▸ **TASK OBJECTIVE**
Copy out, character for character, the lines in the data that begin with the line containing "- Cut (Ctrl+X)" and end with the line containing "- View Code (F7)", including both of those lines.

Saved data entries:
⟨
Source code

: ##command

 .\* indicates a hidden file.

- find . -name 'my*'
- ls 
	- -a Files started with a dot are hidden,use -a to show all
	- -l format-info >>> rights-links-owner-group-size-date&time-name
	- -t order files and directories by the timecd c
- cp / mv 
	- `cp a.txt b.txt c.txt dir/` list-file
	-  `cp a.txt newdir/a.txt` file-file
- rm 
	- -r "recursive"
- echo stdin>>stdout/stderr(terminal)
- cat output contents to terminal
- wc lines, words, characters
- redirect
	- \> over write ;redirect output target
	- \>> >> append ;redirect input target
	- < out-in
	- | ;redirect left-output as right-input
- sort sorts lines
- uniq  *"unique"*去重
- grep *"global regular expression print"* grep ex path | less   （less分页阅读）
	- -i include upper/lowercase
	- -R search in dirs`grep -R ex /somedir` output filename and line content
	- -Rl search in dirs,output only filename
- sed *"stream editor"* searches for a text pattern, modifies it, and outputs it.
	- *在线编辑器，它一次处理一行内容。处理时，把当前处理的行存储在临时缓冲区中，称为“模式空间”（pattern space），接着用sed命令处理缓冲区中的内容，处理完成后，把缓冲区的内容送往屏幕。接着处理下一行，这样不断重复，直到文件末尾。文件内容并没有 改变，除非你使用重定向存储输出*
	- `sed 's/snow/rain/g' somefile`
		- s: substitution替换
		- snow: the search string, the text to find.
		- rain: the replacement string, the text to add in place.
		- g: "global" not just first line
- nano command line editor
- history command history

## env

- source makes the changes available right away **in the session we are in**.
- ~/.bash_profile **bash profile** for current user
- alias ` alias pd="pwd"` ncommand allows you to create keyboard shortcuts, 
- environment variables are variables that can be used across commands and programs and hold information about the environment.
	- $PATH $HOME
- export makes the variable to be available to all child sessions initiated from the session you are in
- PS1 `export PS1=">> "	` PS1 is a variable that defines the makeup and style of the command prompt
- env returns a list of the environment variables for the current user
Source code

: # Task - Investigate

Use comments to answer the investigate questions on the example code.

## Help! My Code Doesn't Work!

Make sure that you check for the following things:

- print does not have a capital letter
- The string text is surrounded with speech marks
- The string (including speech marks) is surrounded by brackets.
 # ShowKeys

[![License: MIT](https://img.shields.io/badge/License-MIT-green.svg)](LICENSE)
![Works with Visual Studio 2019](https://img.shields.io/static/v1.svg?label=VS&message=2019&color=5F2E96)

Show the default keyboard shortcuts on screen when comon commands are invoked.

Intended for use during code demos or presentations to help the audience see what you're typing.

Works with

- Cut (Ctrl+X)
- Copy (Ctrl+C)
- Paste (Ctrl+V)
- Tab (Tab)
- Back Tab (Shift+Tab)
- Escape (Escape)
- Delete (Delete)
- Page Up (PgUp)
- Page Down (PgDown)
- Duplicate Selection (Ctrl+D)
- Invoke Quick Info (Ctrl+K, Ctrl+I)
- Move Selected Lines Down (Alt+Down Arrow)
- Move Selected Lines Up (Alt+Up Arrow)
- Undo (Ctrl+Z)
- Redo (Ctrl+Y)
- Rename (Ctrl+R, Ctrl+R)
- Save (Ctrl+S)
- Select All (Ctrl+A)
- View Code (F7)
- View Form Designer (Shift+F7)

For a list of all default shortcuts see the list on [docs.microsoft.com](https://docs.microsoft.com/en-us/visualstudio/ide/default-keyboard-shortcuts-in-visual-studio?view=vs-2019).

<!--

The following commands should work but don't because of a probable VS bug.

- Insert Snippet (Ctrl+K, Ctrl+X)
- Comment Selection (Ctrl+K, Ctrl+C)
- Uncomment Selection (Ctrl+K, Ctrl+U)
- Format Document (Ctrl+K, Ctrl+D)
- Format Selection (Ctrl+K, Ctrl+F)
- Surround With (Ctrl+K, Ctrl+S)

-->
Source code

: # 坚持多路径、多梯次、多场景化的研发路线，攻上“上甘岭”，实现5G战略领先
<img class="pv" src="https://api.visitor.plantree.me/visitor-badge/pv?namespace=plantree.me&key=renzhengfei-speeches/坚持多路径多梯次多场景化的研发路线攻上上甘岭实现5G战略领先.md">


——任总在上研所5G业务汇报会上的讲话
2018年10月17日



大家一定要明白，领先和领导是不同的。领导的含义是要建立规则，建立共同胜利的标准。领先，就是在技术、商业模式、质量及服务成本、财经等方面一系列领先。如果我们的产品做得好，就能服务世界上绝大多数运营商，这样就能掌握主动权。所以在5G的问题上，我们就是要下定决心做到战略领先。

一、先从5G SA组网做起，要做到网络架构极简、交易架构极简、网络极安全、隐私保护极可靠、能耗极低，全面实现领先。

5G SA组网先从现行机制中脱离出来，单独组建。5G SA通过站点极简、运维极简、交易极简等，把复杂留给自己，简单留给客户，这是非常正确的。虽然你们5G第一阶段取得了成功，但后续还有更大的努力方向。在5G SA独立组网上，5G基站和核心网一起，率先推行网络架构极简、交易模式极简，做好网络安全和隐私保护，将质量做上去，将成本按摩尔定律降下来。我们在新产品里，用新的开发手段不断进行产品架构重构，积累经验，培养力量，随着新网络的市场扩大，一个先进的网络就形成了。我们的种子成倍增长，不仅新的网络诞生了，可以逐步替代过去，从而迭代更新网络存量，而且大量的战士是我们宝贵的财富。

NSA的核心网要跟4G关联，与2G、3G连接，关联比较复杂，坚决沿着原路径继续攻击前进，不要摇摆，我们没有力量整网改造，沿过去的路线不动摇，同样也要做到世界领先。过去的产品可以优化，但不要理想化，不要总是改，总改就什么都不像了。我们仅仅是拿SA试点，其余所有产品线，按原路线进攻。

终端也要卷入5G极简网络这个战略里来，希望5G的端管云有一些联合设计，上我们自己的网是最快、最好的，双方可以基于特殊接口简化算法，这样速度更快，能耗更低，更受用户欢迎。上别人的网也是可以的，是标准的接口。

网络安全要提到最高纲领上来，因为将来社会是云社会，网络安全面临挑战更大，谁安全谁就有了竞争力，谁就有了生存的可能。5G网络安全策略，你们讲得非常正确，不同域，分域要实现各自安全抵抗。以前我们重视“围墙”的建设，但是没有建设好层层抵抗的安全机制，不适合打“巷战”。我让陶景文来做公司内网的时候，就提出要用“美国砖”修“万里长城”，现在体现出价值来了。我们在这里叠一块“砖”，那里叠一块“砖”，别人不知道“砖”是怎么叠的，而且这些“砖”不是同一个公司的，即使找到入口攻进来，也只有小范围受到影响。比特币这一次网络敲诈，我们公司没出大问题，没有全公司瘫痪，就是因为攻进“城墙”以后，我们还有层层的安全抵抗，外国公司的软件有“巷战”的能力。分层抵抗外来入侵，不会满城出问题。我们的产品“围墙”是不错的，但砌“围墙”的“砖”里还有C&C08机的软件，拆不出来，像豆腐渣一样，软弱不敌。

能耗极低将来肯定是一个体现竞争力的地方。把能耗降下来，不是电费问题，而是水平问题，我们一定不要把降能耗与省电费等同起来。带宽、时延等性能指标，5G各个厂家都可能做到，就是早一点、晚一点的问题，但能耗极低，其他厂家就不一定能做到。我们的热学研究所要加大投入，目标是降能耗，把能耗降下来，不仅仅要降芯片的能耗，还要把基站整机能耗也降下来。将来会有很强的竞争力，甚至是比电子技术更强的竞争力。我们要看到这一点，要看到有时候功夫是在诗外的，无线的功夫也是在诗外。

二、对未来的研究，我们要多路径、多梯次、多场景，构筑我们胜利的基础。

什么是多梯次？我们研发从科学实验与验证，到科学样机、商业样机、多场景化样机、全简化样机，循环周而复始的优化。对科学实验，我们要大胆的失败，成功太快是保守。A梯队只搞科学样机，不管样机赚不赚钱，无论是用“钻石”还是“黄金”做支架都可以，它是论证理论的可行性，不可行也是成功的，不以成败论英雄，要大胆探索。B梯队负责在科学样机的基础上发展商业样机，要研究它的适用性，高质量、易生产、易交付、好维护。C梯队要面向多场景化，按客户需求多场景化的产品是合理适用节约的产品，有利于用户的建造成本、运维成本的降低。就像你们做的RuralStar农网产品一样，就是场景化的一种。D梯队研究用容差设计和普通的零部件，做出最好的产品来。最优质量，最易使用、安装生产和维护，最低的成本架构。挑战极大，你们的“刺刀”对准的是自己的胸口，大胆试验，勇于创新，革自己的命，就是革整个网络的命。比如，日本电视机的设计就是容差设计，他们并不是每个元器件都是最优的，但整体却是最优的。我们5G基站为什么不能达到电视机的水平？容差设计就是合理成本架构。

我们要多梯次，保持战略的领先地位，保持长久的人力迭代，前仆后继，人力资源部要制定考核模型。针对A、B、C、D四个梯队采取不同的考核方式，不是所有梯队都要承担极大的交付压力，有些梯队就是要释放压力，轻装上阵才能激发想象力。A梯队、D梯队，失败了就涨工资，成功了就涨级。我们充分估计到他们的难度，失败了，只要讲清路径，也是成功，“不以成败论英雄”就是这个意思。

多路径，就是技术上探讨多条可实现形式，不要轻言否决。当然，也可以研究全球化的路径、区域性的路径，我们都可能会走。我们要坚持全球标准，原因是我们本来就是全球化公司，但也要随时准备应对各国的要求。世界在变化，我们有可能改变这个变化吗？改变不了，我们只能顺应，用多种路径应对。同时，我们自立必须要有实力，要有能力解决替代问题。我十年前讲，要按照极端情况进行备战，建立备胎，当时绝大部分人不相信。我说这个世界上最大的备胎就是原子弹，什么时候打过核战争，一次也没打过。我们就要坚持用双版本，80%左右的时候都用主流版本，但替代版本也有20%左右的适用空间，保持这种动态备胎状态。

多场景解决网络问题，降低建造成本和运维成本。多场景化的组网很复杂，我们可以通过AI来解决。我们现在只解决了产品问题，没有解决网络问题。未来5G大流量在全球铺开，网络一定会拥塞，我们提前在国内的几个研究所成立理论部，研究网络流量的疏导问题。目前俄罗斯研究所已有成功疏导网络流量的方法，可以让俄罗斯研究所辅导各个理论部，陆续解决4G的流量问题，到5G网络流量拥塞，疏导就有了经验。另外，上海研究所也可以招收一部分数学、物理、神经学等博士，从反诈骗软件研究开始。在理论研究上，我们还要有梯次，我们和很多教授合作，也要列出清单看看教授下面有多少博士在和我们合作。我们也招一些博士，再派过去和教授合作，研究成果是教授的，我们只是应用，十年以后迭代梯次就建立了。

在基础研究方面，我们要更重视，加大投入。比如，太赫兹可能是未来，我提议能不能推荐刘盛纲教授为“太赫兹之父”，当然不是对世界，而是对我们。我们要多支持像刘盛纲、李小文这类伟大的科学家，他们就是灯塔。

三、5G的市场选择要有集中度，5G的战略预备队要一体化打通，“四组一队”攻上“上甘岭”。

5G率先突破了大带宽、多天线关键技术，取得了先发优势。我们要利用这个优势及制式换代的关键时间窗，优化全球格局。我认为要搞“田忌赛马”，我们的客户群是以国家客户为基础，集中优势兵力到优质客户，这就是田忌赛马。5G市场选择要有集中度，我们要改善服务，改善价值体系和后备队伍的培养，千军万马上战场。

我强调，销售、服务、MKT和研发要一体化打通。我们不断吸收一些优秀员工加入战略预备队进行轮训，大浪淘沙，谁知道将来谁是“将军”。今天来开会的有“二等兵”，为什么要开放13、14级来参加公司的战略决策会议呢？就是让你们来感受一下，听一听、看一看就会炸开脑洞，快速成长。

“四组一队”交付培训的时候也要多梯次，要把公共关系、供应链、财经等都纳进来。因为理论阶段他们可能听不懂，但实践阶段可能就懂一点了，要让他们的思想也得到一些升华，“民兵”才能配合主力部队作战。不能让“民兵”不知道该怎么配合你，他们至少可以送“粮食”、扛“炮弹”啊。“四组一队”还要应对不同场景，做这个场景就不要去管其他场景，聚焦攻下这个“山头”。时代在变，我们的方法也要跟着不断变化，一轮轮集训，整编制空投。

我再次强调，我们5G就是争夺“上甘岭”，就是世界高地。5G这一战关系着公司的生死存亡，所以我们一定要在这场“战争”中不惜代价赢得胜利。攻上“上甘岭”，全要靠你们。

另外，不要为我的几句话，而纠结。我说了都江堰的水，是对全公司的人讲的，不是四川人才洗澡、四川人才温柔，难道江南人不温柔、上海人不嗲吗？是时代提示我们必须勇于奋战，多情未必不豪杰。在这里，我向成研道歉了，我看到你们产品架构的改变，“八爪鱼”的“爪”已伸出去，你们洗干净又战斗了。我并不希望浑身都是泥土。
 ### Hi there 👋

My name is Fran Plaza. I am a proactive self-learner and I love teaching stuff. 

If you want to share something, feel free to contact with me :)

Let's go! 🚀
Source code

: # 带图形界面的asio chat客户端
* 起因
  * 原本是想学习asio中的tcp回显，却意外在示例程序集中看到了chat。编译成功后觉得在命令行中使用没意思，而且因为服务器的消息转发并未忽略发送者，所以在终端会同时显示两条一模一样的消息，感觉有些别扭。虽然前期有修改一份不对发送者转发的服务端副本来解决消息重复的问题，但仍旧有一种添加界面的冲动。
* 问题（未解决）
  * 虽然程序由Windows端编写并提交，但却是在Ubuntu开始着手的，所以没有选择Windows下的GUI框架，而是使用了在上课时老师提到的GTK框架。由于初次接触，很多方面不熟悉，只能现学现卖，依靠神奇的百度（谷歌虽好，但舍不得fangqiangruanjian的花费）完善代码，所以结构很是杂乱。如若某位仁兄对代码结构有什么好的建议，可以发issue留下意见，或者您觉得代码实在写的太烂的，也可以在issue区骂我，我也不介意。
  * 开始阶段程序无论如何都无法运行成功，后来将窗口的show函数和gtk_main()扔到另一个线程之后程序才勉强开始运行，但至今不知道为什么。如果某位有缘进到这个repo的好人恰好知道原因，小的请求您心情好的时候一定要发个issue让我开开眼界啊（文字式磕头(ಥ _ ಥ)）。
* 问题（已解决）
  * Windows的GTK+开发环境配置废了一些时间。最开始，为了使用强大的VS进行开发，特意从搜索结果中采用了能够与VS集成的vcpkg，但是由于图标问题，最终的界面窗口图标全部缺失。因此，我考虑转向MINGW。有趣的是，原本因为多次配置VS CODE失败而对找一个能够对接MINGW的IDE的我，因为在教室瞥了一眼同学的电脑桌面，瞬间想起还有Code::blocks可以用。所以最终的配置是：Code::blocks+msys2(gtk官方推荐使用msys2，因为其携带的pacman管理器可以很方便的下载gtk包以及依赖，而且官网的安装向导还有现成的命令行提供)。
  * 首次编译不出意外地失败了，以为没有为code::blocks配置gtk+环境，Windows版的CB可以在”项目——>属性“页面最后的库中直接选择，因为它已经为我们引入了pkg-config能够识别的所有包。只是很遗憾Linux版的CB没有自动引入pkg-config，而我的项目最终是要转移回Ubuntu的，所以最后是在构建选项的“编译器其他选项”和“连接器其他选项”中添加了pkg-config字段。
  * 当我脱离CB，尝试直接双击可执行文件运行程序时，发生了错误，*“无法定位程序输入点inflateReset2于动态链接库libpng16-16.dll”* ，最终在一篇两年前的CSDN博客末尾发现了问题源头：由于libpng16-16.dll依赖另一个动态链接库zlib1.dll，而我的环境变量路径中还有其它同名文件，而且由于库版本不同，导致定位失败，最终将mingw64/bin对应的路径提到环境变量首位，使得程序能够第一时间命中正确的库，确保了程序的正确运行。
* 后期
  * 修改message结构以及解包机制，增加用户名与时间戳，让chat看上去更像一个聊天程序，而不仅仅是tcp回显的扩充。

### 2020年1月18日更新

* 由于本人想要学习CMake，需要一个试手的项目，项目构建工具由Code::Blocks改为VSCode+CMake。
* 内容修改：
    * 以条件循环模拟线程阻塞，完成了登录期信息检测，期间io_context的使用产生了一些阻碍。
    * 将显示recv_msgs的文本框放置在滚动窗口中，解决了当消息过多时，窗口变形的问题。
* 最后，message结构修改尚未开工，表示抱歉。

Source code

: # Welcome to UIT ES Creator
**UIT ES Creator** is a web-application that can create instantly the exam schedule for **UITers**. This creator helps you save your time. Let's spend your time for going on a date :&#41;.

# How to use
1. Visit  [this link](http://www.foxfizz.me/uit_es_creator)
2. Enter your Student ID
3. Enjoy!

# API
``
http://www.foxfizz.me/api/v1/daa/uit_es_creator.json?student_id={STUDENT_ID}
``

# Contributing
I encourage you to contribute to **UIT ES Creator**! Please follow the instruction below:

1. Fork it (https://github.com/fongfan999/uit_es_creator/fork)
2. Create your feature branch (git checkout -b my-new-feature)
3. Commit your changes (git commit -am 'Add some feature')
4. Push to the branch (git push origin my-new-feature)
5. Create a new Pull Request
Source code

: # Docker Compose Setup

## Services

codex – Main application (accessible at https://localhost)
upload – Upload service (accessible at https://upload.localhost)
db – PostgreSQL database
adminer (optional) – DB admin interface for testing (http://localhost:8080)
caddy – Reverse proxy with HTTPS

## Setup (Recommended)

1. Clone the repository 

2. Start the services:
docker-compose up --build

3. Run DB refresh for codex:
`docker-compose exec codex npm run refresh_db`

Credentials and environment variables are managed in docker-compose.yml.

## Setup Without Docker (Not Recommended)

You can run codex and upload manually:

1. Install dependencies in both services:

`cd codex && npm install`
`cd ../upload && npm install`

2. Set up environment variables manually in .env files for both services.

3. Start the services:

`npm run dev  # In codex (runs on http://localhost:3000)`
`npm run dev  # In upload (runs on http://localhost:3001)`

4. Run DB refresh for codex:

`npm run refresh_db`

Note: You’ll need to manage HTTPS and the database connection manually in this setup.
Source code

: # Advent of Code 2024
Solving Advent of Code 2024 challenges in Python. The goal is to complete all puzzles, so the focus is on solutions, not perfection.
⟩
▸ **EXPECTED ANSWER**
- Cut (Ctrl+X)
- Copy (Ctrl+C)
- Paste (Ctrl+V)
- Tab (Tab)
- Back Tab (Shift+Tab)
- Escape (Escape)
- Delete (Delete)
- Page Up (PgUp)
- Page Down (PgDown)
- Duplicate Selection (Ctrl+D)
- Invoke Quick Info (Ctrl+K, Ctrl+I)
- Move Selected Lines Down (Alt+Down Arrow)
- Move Selected Lines Up (Alt+Up Arrow)
- Undo (Ctrl+Z)
- Redo (Ctrl+Y)
- Rename (Ctrl+R, Ctrl+R)
- Save (Ctrl+S)
- Select All (Ctrl+A)
- View Code (F7)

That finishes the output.